▸ 本文
________

この経験からわかったのは、豊かな発想力さえあれば、どんな世界でもうまくいくということ。たとえば、世の中にない事業を思いつけばベンチャー企業の社長になれるし、空想力を生かせば作家にもなれます。
逆に、外側の技術だけ磨いても、実際にどういうものをつくりたい、という思いがなければ、おもしろいものにならないと思うんです」と、子どもと保護者に語りかけます。

葉っぱアートで創造力を育む
では、独自の考えが持てるようになるには、どうすればよいのでしょうか。本田さんは「頭をやわらかくすることです。それには、葉っぱアートに取り組むのが最適です」と、ずばり、指摘します。

この活動が、創造力を鍛える訳は、つくるプロセスにありそうです。その流れとは、まず、森や公園に、落ち葉を探しに出かけるところから始まります(※今回のワークショップではこのステップは省略しています)。
次に、画用紙に、自由にイメージした海の生き物を描いていきます。この下絵に沿って、持って帰ってきた葉をのりで貼りつけ、目玉をつけて完成です。
森を探索すれば、「珍しい形の落ち葉がある」「触るとザラザラしている」など、たくさんの“気づき”が得られます。これが頭を刺激して、思いがけないひらめきにつながるのです。

________

▸ データ行
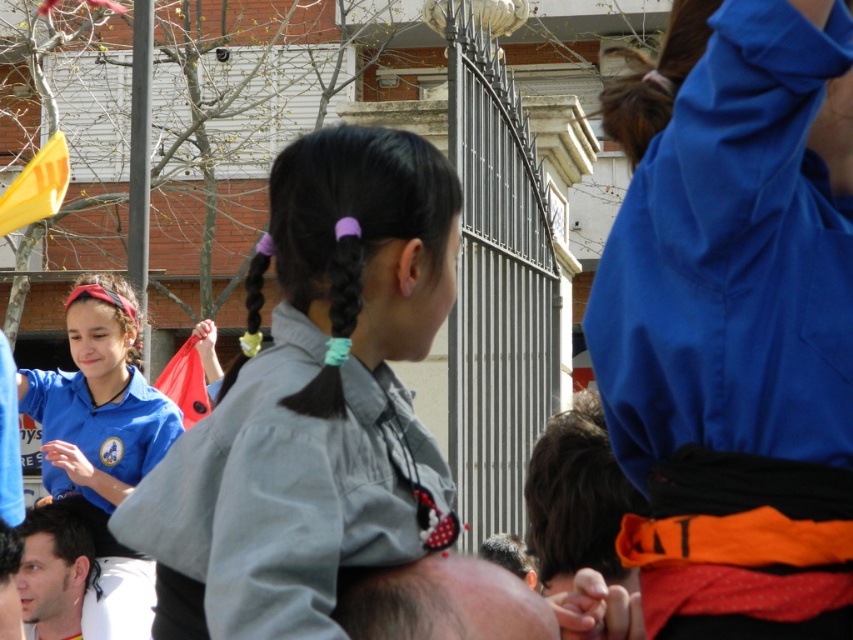
Consider the image. In the scene, there are two objects mentioned. The blue fabric shirt at left and the dark brown hair at lower left. Which one is positioned higher in the image?

The blue fabric shirt at left is located above dark brown hair at lower left, so the blue fabric shirt at left is positioned higher in the image.

You are a photographer taking a picture of the event. You notice the smooth gray shirt at center and the brown silky hair at upper center. Which one is closer to the camera?

The brown silky hair at upper center is closer to the camera because the smooth gray shirt at center is positioned under it.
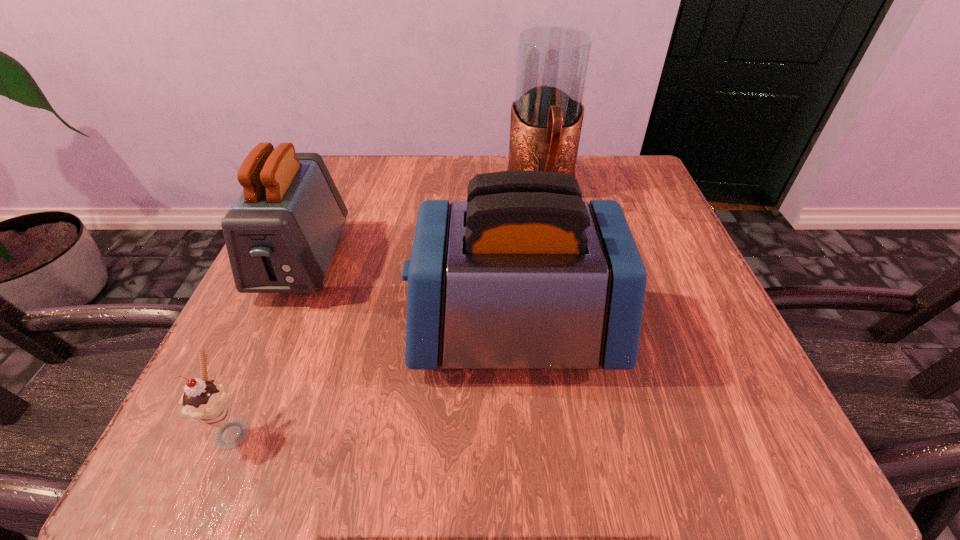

________

▸ 課題
本文のうち「この活動が、創造力を鍛える訳は」で始まる段落を、主な事実を残したまま箇条書きに書き直してください。

▸ 出力結果
- 葉っぱアートが創造力を鍛える理由は、つくるプロセスにあるようだ。
- 手順1:森や公園へ落ち葉を探しに出かける(今回のワークショップでは省略)。
- 手順2:画用紙に、自由にイメージした海の生き物の下絵を描く。
- 手順3:下絵に沿って、持ち帰った葉をのりで貼りつけ、目玉をつけて完成させる。
- 森を探索すると、「珍しい形の落ち葉がある」「触るとザラザラしている」など多くの“気づき”が得られる。それが頭を刺激し、思いがけないひらめきにつながる。